Problems to solve →
**a.** Translate this sentence from the surprise medical bills article into Spanish: "Three months later she received a surprise bill for $588."
**b.** In the surprise medical bills article, how much does Heather Edwards pay each month for health insurance?
**c.** Write the next part of the surprise medical bills article, picking up after its last sentence.

------ Document excerpt

Investigative reporters from dozens of Tegna-owned TV stations interviewed patients who received a surprise medical bill within the past few years.
One of those patients is Heather Edwards. The 30-year-old mother of two pays more than $800 a month for health insurance.
In October, Edwards admitted herself into a hospital near Marble Falls, Texas after her 103 degree fever would not subside. According to her insurance provider, Humana, the emergency room was an in-network facility. A doctor determined she had a viral infection and gave her antibiotics. She later paid a small co-pay for the visit.
"I felt miserable. I felt like I got hit by bus," Edwards.
Three months later she received a surprise bill for $588. It was from the doctor who treated her, who wasn’t covered by Edwards’ insurance.
"I didn’t go in asking or thinking I’d have to ask the physician, the treating physician would be in my network. I really did not think that would be a question I would have to ask," said Edwards. "It’s very frustrating."

------------
------ Provided data

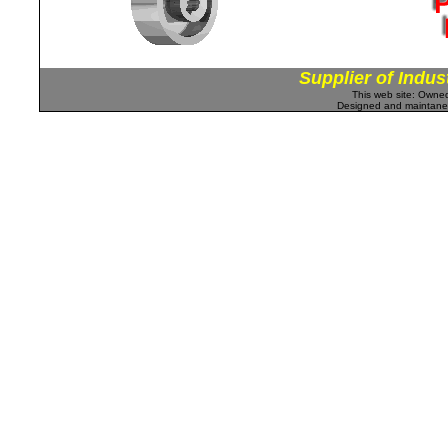
Supplier of Indus
This web site: Own
Designed and maintan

------------

Answers to each task →
**a.** Tres meses después, recibió una factura inesperada de $588.

**b.** More than $800 a month.

**c.**
It happened to Anastasia Galinato too. The Chesapeake, Virginia resident says she was shocked when she got four separate bills for one outpatient procedure. Galinato ended up owing healthcare providers $3,480 for a five-hour hospital stay. She thought she asked all the right questions beforehand and was under the impression her procedure was all in-network. She learned after-the-fact, the anesthesiologist in the operating room was out-of-network.
“I was able to scrounge up a little bit extra every month so that I didn't have to take food from my kids' mouths, so that I didn't have to be stranded because there's no gas in the car, but not everybody has that luxury,” Galinato said.
Both patients are victims of what’s called surprise “balanced billing.” It typically happens when a patient goes to a hospital, covered by their insurance, but later learn the physician who treated them is out of their network. The patient is then responsible for paying the balance of the bill their insurance doesn’t pay. That’s why it’s called “balanced billing” and it’s all legal.
Stacy Pogue is a senior policy analyst at the Center for Public Policy Priorities in Austin, Texas. Last year, the bipartisan group found with some insurance companies, up to 50 percent of Texas Hospitals do not have one single doctor on staff covered by patients’ insurance.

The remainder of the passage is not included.